**TEXT PROVIDED:**
The Struggle with Evil


This medallion is used to symbolize Conflict (as opposed to Union, which is, much to my proletarian alarm, exemplified by a ruler on a throne). It takes the ancient motif of the hero wrestling the monster (in Christian legends, the archangel Michael and the Dragon, or George and the Dragon) to suggest inner struggle. I have some qualms about this one because of a shift. If Christian goodness is union (the people under one ruler, presumably), this representation of conflict as evil doesn't quite fit as its opposite. Wrestling with the beast has historically been a motif for conflict within oneself, or between a good people and their demonized enemies. I think that the disjunct in Fraser-Tytler's program here might be found in the stated values of the Arts and Crafts movement, which rejected (ostensibly) hierarchy (elitism, robber barons exploiting workers in factories) for communal values (more agrarian and theoretically egalitarian). Many of the evocations of Christianity in the chapel's medallions point to being ruled by God (and King), and the more abstract medallions about one's spiritual journey are supposed to be universal (communal), but ultimately they run into the submission of the individual to the leader. There's a tension here between contradictory values--elevating the individual's place and journey, and picturing one's salvation as coming into accordance with a ruling god.


Stages of Life in the Medallions

The idea of being both communally supported and individually on an heroic path to salvation is handled nicely in this trio of medallions.


Birth


The individual begins with the blessings of nurturing hosts. It's (purposely?) ambiguous. Fraser-Tytler's notes suggest this is the beginning of the ideal "mental conception." The baby begins with the gift of its five senses, and is pushed off one shore into the sea of time.

**QUESTIONS TO ANSWER:**
1. In the text on the chapel medallions, condense the paragraph beginning "This medallion is used to symbolize Conflict" into a shorter paragraph that keeps its main facts.
2. Carry on the text on the chapel medallions from its final sentence, keeping its voice and subject.
The rows that follow come from a separate source and are unrelated to the text.

**DATA SECTION:**
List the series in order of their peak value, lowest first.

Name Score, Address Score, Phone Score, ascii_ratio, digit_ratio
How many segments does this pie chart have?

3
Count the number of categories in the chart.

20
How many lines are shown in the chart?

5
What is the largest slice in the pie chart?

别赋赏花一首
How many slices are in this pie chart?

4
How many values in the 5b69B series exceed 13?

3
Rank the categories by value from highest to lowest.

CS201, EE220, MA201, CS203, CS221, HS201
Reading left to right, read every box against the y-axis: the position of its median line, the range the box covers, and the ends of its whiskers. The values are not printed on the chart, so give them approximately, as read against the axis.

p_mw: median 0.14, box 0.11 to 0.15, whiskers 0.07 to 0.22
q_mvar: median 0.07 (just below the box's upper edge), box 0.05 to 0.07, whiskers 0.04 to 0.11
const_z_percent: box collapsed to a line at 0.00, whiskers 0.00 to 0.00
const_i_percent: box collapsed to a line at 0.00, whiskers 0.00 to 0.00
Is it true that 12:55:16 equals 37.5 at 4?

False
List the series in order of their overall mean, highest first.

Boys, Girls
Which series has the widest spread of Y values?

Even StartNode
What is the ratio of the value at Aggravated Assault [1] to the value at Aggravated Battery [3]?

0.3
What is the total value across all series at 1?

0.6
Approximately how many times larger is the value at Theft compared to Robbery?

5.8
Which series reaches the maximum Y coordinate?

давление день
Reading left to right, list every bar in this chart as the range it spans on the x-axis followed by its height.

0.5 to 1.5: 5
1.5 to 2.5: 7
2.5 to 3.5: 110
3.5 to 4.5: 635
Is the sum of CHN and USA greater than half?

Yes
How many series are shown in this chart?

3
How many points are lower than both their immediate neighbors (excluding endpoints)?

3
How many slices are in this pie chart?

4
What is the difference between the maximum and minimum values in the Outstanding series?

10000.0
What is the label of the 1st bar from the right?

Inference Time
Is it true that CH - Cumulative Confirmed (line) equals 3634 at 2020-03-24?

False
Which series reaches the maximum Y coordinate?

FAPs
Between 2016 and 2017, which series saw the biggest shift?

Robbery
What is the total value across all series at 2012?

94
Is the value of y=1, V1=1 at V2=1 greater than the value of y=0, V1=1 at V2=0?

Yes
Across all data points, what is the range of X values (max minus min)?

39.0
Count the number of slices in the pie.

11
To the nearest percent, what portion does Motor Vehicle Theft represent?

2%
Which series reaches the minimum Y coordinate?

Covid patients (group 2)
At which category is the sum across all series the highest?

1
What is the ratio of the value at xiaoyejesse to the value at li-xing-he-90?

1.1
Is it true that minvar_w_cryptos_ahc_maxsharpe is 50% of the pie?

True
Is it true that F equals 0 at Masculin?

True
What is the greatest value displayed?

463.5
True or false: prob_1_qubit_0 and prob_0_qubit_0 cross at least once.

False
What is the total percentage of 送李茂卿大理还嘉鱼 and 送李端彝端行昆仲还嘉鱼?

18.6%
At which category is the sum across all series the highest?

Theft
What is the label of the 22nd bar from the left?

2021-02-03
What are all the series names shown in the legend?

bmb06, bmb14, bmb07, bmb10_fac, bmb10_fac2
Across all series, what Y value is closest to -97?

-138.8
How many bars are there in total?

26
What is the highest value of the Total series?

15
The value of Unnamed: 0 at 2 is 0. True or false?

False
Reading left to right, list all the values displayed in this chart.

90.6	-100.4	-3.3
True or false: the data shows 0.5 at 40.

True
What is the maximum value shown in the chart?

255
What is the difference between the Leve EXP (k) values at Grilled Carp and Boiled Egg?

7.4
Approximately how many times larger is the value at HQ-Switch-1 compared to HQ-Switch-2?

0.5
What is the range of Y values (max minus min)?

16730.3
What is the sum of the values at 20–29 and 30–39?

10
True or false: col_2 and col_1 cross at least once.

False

**PER-TASK OUTPUTS:**
1. The medallion represents Conflict, in contrast to Union, which is shown as a ruler on a throne. It draws on the ancient motif of a hero wrestling a monster, as in Michael or George and the Dragon, to suggest inner struggle. The writer sees a mismatch. If Christian goodness is union under one ruler, conflict as evil is not quite its opposite, because wrestling the beast has traditionally stood for struggle within oneself or against demonized enemies. The writer traces this mismatch in Fraser-Tytler's program to the Arts and Crafts movement, which ostensibly rejected hierarchy in favor of communal, egalitarian values. Many of the chapel's medallions nonetheless evoke rule by God and King, and even the universal, spiritual ones end in the individual's submission to a leader. The result is a tension between elevating the individual's journey and picturing salvation as accord with a ruling god.

2.
One's Journey


This medallion shows the soul traveling through life, where the ideal must contend with the reality of experience. Fraser-Tytler writes that the five senses are (somehow) held back by the real, and calls this "sensuous perception." I can see where her artistic and social philosophy would have to work out the conflict between the ideals of the senses (including art), and the realities which threaten the ideal. However, there's nothing ideal exists without some material work.


The End


Fraser-Tytler ends this sequence with the figure's death, experienced as separating what birth unified. Death sunders the real (material) from the ideal (spirit). In the medallion above, angels lay the dead body in its ship as its final bed, the voyage done. There's a whole bunch of proto-Jung and proto-Freud manifesting in Fraser-Tytler's work, very much part of a point in time where English artists were critical of the traditions which entrenched ideas of sacrificing one's self and sensuality to duty and command. She seems in this chapel to be trying to break down and re-configure ideas in a way which would be more freeing and progressive in a context (death) where people are inclined to revert to tradition for comfort.



The Children's Contributions

Day Lily


So, all of that is very heavy, but there is plenty in the chapel which is more simple, and more joyful. Fraser-Tytler involved more than 70 members of her community in making the terracotta pieces which ornament the chapel. This included several children who took her art classes. Grounding (no pun intended, but maybe it's apt) the elaborate and lofty figures of the chapels panels are several small flower pieces, poking out among the Tree of Life and its attendant vines. They are delightful, and don't rely on a lot of heavy-duty meaning to contribute to the chapel. Like children, they're wonderful in their purity of being.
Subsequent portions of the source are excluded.